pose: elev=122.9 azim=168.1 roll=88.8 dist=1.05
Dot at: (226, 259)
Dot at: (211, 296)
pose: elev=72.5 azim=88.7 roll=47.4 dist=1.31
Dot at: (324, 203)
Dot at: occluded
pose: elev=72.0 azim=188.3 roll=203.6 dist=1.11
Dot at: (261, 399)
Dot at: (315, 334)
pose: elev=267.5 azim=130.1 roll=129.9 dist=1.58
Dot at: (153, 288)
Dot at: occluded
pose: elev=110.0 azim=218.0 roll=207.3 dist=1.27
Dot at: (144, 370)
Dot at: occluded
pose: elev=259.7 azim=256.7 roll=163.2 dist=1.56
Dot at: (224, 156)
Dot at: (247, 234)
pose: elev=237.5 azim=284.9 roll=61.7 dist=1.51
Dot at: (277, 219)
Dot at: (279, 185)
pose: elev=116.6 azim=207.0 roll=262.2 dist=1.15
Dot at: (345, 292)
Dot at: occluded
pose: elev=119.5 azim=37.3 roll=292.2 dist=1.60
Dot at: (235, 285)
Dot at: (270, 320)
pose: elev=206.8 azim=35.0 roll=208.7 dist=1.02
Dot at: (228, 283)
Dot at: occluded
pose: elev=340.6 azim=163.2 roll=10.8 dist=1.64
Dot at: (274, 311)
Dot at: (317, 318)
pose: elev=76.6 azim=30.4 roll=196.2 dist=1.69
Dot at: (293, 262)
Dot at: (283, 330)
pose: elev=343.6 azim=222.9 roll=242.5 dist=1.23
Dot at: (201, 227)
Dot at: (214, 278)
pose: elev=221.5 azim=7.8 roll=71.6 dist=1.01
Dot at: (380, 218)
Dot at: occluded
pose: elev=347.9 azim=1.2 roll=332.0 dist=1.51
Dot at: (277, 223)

Work instructions =
Copy the lines of the records character for character, starting with the line that contains "pose: elev=267.5 azim=130.1" and going on through the line that contains "Dot at: (279, 185)". Include both of those lines.

Task answer =
pose: elev=267.5 azim=130.1 roll=129.9 dist=1.58
Dot at: (153, 288)
Dot at: occluded
pose: elev=110.0 azim=218.0 roll=207.3 dist=1.27
Dot at: (144, 370)
Dot at: occluded
pose: elev=259.7 azim=256.7 roll=163.2 dist=1.56
Dot at: (224, 156)
Dot at: (247, 234)
pose: elev=237.5 azim=284.9 roll=61.7 dist=1.51
Dot at: (277, 219)
Dot at: (279, 185)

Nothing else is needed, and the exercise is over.